* READING TEXT:
Skip to content

Wikidata5M Processing Guide

Command Reference

Command Purpose
text-kgc wikidata5m download-transductive Download transductive evaluation data
text-kgc wikidata5m download-inductive Download inductive evaluation data
text-kgc wikidata5m process-transductive Process transductive variant
text-kgc wikidata5m process-inductive Process inductive variant
text-kgc wikidata5m create-entity-text Create entity name/description mappings
text-kgc wikidata5m create-relation-text Create relation name mappings
text-kgc wikidata5m process-pipeline Complete pipeline with options
text-kgc wikidata5m fill-missing-entries Fill missing entity entries
text-kgc wikidata5m truncate-descriptions Truncate descriptions to word limit

Quick Start

Single Variants:

Transductive Setting:

text-kgc wikidata5m download-transductive data/raw/wikidata5m-transductive
text-kgc wikidata5m process-transductive data/raw/wikidata5m-transductive data/standardised/wikidata5m-transductive

Inductive Setting:

text-kgc wikidata5m download-inductive data/raw/wikidata5m-inductive
text-kgc wikidata5m process-inductive data/raw/wikidata5m-inductive data/standardised/wikidata5m-inductive

All Datasets (Recommended):

text-kgc download-and-process-all


Step-by-Step Processing

Transductive Evaluation

1. Download Transductive Dataset

text-kgc wikidata5m download-transductive data/raw/wikidata5m-transductive

2. Process Transductive Variant

text-kgc wikidata5m process-transductive \
  data/raw/wikidata5m-transductive \
  data/standardised/wikidata5m-transductive

3. Pipeline (Alternative)

text-kgc wikidata5m process-pipeline \
  data/raw/wikidata5m-transductive \
  data/standardised/wikidata5m-transductive \
  --variant transductive \
  --fill-missing \
  --truncate-descriptions \
  --max-words 50

Inductive Evaluation

1. Download Inductive Dataset

text-kgc wikidata5m download-inductive data/raw/wikidata5m-inductive

2. Process Inductive Variant

text-kgc wikidata5m process-inductive \
  data/raw/wikidata5m-inductive \
  data/standardised/wikidata5m-inductive

3. Pipeline (Alternative)

* WORK ITEM: Reproduce the entire Wikidata5M processing guide verbatim.

* AVAILABLE DATA:

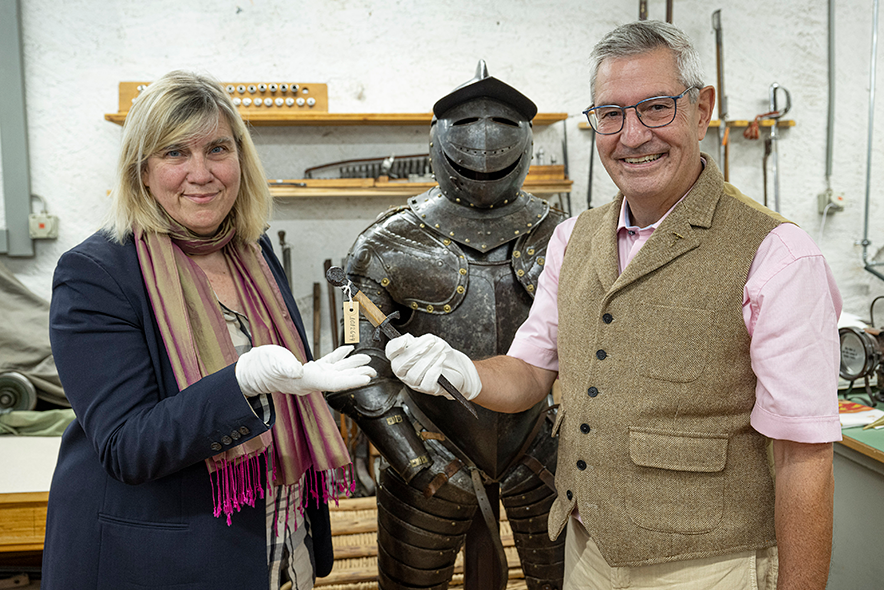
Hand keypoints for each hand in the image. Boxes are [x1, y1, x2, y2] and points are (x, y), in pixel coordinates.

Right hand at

* ANSWER:
Skip to content

Wikidata5M Processing Guide

Command Reference

Command Purpose
text-kgc wikidata5m download-transductive Download transductive evaluation data
text-kgc wikidata5m download-inductive Download inductive evaluation data
text-kgc wikidata5m process-transductive Process transductive variant
text-kgc wikidata5m process-inductive Process inductive variant
text-kgc wikidata5m create-entity-text Create entity name/description mappings
text-kgc wikidata5m create-relation-text Create relation name mappings
text-kgc wikidata5m process-pipeline Complete pipeline with options
text-kgc wikidata5m fill-missing-entries Fill missing entity entries
text-kgc wikidata5m truncate-descriptions Truncate descriptions to word limit

Quick Start

Single Variants:

Transductive Setting:

text-kgc wikidata5m download-transductive data/raw/wikidata5m-transductive
text-kgc wikidata5m process-transductive data/raw/wikidata5m-transductive data/standardised/wikidata5m-transductive

Inductive Setting:

text-kgc wikidata5m download-inductive data/raw/wikidata5m-inductive
text-kgc wikidata5m process-inductive data/raw/wikidata5m-inductive data/standardised/wikidata5m-inductive

All Datasets (Recommended):

text-kgc download-and-process-all


Step-by-Step Processing

Transductive Evaluation

1. Download Transductive Dataset

text-kgc wikidata5m download-transductive data/raw/wikidata5m-transductive

2. Process Transductive Variant

text-kgc wikidata5m process-transductive \
  data/raw/wikidata5m-transductive \
  data/standardised/wikidata5m-transductive

3. Pipeline (Alternative)

text-kgc wikidata5m process-pipeline \
  data/raw/wikidata5m-transductive \
  data/standardised/wikidata5m-transductive \
  --variant transductive \
  --fill-missing \
  --truncate-descriptions \
  --max-words 50

Inductive Evaluation

1. Download Inductive Dataset

text-kgc wikidata5m download-inductive data/raw/wikidata5m-inductive

2. Process Inductive Variant

text-kgc wikidata5m process-inductive \
  data/raw/wikidata5m-inductive \
  data/standardised/wikidata5m-inductive

3. Pipeline (Alternative)